As a kid I wanted nothing more, during a family trip to Washington DC, than to ride the subway. Sure, there was history and pandas at the zoo and, well, whatever. I’d never been on a subway before and
that was what I wanted to do.

Last spring I took a trip to Europe, the progressive continent filled, at least in the American mind, with trains. I rode from Oxford to London, London to Paris (first class—a meal, white and red wine, plus champagne!), regular class on the way back and up the coast of Ireland after an all-night ferry across the sea. I’ve got stubs from the urban trains in Dublin, London, Paris, New York, Chicago and St. Louis, all from the last 13 months.

I feel like I could ride the train forever, but I live in Santa Fe. Aside from an occasional day trip to Albuquerque, there’s not much reason to ride the train, until now. Now that I’ll be commuting to Albuquerque a few days a week, I’ve got my monthly pass, figured out how to load my bike onto the
Rail Runner and have even tweeted using the WiFi.

It just so happens that today is “Take the Bus or Train Day,” according to the City of Albuquerque
web site. I’ve been a bike commuter for years and was disappointed I wouldn’t be able to take part in Bike to Work Week—which ABQ has modified into “Strive Not to Drive”—because of the commute. Instead, I’ve now got the best of both worlds. I’m a super commuter, biking to the train station, riding between two distant cities, and again hopping on my bike to do errands around the city.

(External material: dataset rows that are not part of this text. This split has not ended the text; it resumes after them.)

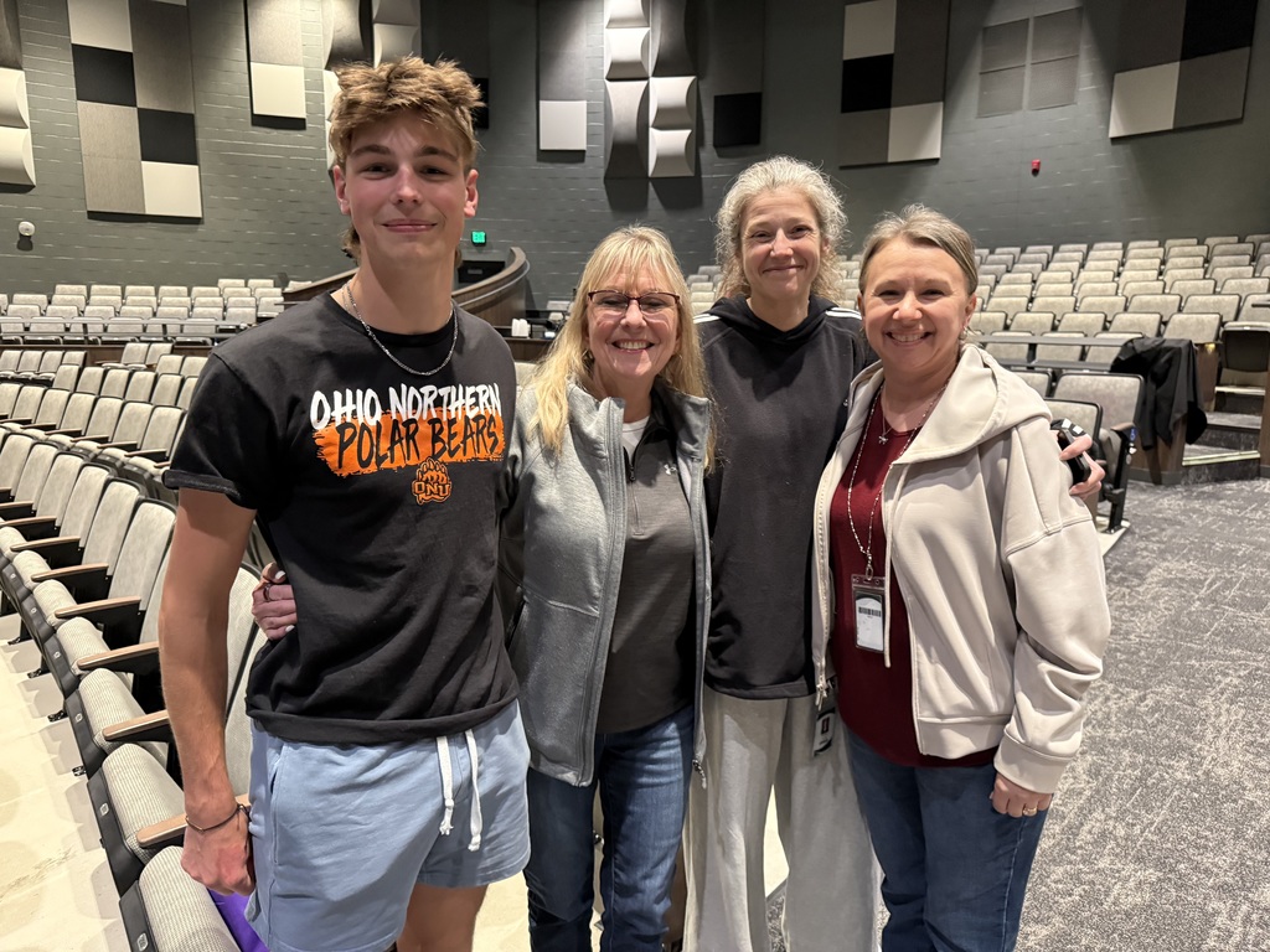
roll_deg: -0.6
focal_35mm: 24
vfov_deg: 56.8
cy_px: 476
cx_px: 635
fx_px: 881
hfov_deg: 71.6
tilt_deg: -9.6
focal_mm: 6.76
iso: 800
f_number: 1.78
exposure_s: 1/37
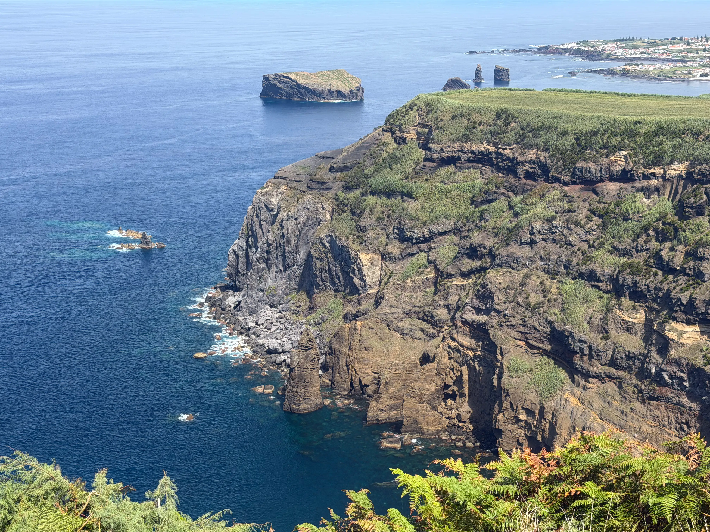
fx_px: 985
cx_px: 355
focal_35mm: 48
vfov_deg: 30.3
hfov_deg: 39.7
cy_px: 266
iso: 64
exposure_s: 1/2667
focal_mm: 6.76
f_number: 1.78
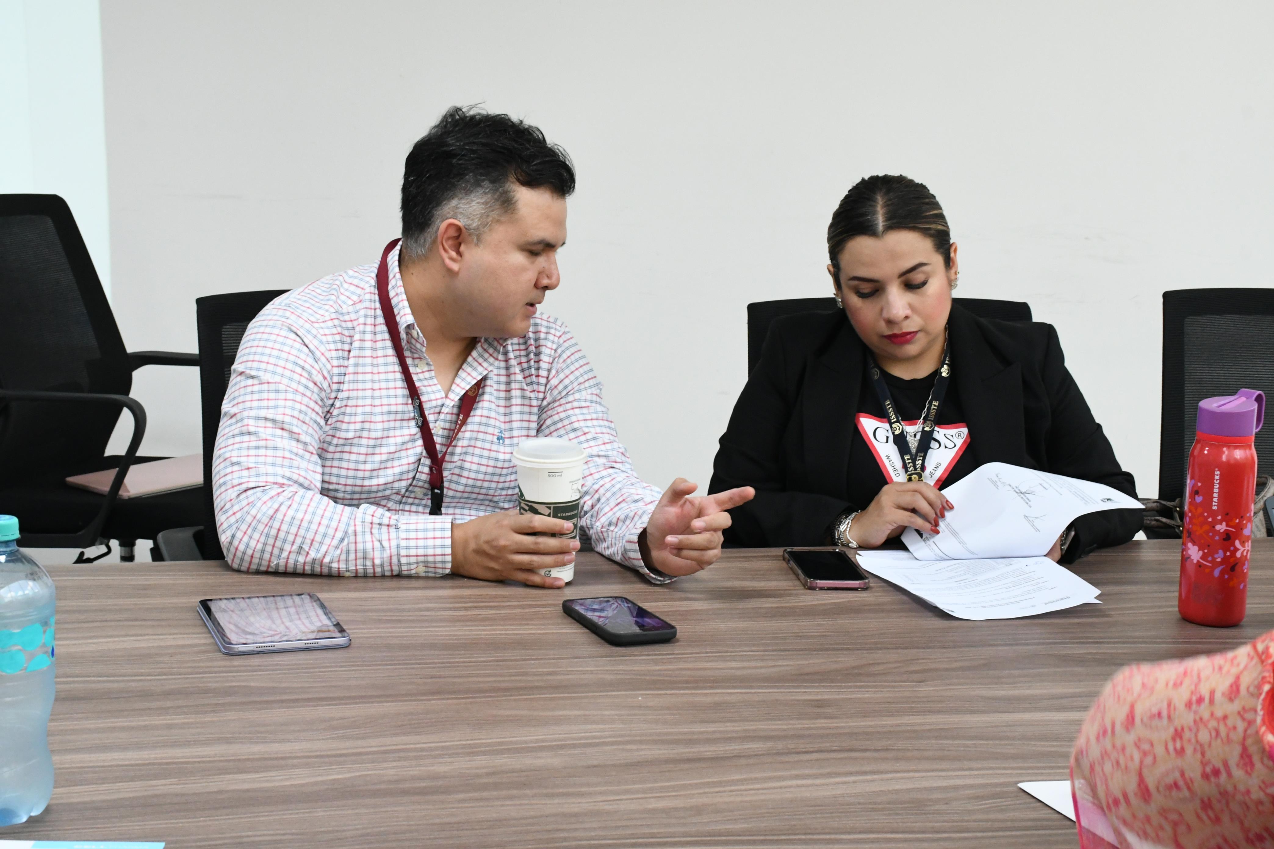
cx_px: 637
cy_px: 424
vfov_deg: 23.8
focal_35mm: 57
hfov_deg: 35.1
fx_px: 2017
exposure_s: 1/50
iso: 3200
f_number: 11
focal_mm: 38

In the coming weeks and months, as I transition to from Santa Fe village life to that of a full blown Albuquerque city girl, I want to break the unspoken cardinal rule of public transport:
Mind your own business . I know why I’m here, but I want to know who else is on the train, why they want to ride the rails between the two cities, and what they do to keep occupied during the hour and a half-long ride.

In Santa Fe, if we have to drive more than 15 minutes, we consider it a road trip, complete with drinks and snacks. When my friends found out I’d be riding the train they thought I was crazy, “all the way to Albuquerque!?” several have gasped.

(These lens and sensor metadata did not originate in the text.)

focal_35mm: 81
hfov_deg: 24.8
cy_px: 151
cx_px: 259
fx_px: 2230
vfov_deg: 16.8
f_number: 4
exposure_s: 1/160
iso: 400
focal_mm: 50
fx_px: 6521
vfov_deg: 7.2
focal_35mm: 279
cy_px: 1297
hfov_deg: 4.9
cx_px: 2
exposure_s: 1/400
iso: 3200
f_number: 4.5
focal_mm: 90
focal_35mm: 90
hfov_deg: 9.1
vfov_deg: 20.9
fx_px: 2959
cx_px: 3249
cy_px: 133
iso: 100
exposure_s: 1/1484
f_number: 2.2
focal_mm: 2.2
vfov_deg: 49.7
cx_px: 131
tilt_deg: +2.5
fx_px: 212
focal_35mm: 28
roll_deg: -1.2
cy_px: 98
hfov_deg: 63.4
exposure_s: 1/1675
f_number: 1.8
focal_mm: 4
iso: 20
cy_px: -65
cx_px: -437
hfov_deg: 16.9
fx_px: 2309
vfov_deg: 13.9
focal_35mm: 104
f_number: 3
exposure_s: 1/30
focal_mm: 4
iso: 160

“It’s better than driving,” I always respond. (Plus, some local businesses in both cities offer riders
discounts! w00t!)

Coincidentally, I just finished Haruki Murakami’s
Underground, a fascinating look at the victims of the 1995 Tokyo subway sarin gas attacks. Nearly everyone Murakami interviewed had a commute between one and two hours each way. It’s an everyday part of city life, but instead of being stuck in a tunnel, I get glorious views. Of course, I also get [ahem, hint, hint] a fairly inconvenient train schedule that either forces me to leave Albuquerque by 6:30 pm, stay the night or drive.

It’s easy to understand why the train isn’t part of everyday life for people in both Santa Fe and Albuquerque. Though trains in the West have a romantic history, the Southwest is a car culture. No one thinks about Route 66 and imagines a train, we think of fenders and the open road, of roadside diners and rattlesnakes. Trains here are for freight, or tourists. But in a world where it’s cheaper to send plastic bottles all the way to China for recycling, it’s also time to connect distant cities without ruining the landscape that sits between them.

That’s especially important for us in New Mexico. We stay here because of the mountains and open space, we don’t want our cities to sprawl and connect the way Denver, Boulder and Colorado Springs have done in the last 30 years, but we also don’t want to be completely isolated from one another either.